Oui, même si c'est peut-être aussi un peu littéraire. Je pense que c'est lié au manque d'identité sécurisée, comme à l'adolescence, une étape avec beaucoup de peurs et dans laquelle l'adolescent demande: «Que vais-je devenir? Où vais-je finir?

La peur révèle-t-elle l'immaturité?

Pas du tout, c'est une erreur culturelle. Avoir peur est un signe de maturité. Mais se laisser dominer par elle, se coincer ou perdre ses capacités cognitives à cause de la peur est un symptôme, je ne sais pas s'il s'agit d'immaturité, mais de ne pas avoir suffisamment élaboré les peurs.

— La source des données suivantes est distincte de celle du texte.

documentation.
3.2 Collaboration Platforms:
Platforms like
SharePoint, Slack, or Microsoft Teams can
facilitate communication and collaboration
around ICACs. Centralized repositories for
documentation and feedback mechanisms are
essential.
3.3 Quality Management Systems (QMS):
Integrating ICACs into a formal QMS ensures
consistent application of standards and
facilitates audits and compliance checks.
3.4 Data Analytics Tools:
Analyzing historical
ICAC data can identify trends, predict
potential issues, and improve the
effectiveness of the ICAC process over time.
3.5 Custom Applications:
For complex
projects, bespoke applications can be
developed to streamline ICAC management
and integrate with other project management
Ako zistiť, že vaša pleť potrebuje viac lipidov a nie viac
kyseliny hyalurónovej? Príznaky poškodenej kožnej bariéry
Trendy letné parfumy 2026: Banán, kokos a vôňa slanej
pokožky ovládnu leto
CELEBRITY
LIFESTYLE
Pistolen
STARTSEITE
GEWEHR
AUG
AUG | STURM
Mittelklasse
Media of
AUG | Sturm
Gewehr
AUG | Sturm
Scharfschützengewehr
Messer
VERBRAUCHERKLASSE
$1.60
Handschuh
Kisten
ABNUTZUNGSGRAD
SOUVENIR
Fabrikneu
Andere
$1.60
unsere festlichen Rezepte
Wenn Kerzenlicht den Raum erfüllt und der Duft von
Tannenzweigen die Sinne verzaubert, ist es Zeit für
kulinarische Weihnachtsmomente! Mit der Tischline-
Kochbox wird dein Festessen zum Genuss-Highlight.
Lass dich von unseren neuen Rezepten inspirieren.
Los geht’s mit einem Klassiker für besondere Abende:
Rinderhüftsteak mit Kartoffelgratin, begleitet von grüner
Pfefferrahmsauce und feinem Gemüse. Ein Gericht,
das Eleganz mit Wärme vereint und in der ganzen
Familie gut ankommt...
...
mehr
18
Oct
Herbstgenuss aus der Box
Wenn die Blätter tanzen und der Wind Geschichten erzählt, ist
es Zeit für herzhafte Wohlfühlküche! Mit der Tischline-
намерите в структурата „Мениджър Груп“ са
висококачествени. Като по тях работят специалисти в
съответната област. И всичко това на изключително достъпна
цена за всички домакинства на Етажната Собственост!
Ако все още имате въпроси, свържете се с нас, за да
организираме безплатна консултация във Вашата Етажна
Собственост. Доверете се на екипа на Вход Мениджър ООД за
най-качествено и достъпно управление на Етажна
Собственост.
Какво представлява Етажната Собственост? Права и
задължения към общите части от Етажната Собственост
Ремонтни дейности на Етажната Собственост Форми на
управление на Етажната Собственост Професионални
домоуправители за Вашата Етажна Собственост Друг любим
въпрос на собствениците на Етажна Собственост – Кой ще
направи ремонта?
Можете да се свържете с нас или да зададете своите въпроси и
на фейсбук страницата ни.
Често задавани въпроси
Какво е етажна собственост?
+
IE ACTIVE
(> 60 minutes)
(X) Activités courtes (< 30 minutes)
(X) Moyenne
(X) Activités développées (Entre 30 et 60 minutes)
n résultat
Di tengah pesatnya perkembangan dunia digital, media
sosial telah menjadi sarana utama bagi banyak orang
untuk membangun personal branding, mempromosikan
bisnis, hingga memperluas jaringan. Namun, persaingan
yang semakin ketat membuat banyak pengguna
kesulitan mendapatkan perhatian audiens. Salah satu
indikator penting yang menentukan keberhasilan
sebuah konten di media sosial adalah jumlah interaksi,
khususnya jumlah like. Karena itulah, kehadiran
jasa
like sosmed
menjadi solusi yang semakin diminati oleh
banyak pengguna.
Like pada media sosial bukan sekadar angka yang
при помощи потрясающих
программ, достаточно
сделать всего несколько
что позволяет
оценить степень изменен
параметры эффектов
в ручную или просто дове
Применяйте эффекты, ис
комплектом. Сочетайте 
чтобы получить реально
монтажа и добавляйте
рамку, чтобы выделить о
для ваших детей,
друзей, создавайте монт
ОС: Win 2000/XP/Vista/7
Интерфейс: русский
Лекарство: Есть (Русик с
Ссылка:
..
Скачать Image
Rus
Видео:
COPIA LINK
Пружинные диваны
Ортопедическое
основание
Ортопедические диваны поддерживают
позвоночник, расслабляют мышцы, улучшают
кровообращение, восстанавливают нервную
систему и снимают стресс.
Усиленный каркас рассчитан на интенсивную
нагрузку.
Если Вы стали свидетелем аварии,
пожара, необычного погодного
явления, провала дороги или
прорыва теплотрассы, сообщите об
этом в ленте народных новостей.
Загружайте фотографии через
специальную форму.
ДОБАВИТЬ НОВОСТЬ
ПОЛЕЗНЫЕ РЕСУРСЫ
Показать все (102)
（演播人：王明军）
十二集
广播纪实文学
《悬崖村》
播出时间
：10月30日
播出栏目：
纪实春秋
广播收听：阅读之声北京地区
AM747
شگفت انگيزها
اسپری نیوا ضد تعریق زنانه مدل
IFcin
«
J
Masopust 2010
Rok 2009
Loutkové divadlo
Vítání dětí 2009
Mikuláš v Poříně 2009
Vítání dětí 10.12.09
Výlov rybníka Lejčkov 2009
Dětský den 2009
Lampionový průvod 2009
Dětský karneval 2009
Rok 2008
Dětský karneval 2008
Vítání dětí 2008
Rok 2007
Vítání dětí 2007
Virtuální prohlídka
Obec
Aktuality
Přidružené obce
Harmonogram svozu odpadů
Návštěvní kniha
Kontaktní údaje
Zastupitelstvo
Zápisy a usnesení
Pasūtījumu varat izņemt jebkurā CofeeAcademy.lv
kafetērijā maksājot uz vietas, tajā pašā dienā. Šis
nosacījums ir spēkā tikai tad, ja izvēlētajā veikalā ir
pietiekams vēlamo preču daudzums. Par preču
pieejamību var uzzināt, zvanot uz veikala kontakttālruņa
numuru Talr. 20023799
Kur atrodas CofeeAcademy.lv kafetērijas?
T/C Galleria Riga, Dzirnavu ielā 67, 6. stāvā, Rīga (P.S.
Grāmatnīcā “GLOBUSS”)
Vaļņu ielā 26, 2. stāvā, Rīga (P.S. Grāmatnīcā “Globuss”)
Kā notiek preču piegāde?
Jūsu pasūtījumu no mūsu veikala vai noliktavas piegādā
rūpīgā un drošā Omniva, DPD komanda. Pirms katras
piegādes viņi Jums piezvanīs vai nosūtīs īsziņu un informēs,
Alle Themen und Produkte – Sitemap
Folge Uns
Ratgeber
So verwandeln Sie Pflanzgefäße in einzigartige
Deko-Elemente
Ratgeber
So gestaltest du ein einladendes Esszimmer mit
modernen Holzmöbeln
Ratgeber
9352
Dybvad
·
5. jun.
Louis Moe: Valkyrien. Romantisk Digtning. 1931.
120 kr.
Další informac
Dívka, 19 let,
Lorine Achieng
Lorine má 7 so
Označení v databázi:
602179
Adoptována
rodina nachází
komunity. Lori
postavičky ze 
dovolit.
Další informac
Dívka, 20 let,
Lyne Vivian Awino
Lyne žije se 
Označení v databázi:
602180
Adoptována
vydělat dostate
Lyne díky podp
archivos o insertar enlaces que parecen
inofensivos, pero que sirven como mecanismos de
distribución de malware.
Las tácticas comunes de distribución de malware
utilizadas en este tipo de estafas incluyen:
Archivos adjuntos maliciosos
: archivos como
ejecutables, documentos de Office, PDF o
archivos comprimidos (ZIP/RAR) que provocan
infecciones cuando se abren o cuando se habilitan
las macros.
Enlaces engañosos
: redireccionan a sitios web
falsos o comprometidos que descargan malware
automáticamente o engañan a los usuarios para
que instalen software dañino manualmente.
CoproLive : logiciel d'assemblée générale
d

Alors, quand demander une aide médicale?


Lorsqu'elle entrave les relations ou le développement personnel et social. La peur de voler (une peur primitive, les hommes ne volent pas!) Peut briser la vie d'un cadre. Des peurs excessives chez un enfant ou un adolescent peuvent grandement altérer tout son développement.

Comment pouvons-nous apprendre à un enfant à maîtriser la peur?

Plus que de lui apprendre, il faut l'accompagner pour le maîtriser. L'un des moyens est le jeu, un élément éducatif fondamental. Jouer au «coucou» avec un bébé (je ne suis pas là maintenant, maintenant j'apparais) est génial car, avec humour, on apprend à l'enfant que sa mère ou son père partent, mais reviennent. Nous vous aidons à maîtriser une peur fondamentale: la peur de l'abandon.

Y a-t-il des peurs indescriptibles?

Un élément fondamental est de montrer la peur. Cela ne doit pas être un tabou: ce qui correspond dans des situations comme la situation actuelle est de le montrer et de ne pas être paralysé.

La peur de mourir est-elle la plus universelle?


Sans aucun doute, c'est la quintessence de la peur. Toutes les religions et cultures ont eu des tombes et des mécanismes de deuil. Ce sont des systèmes pour aider à affronter la peur de la mort, la sienne et celle des autres.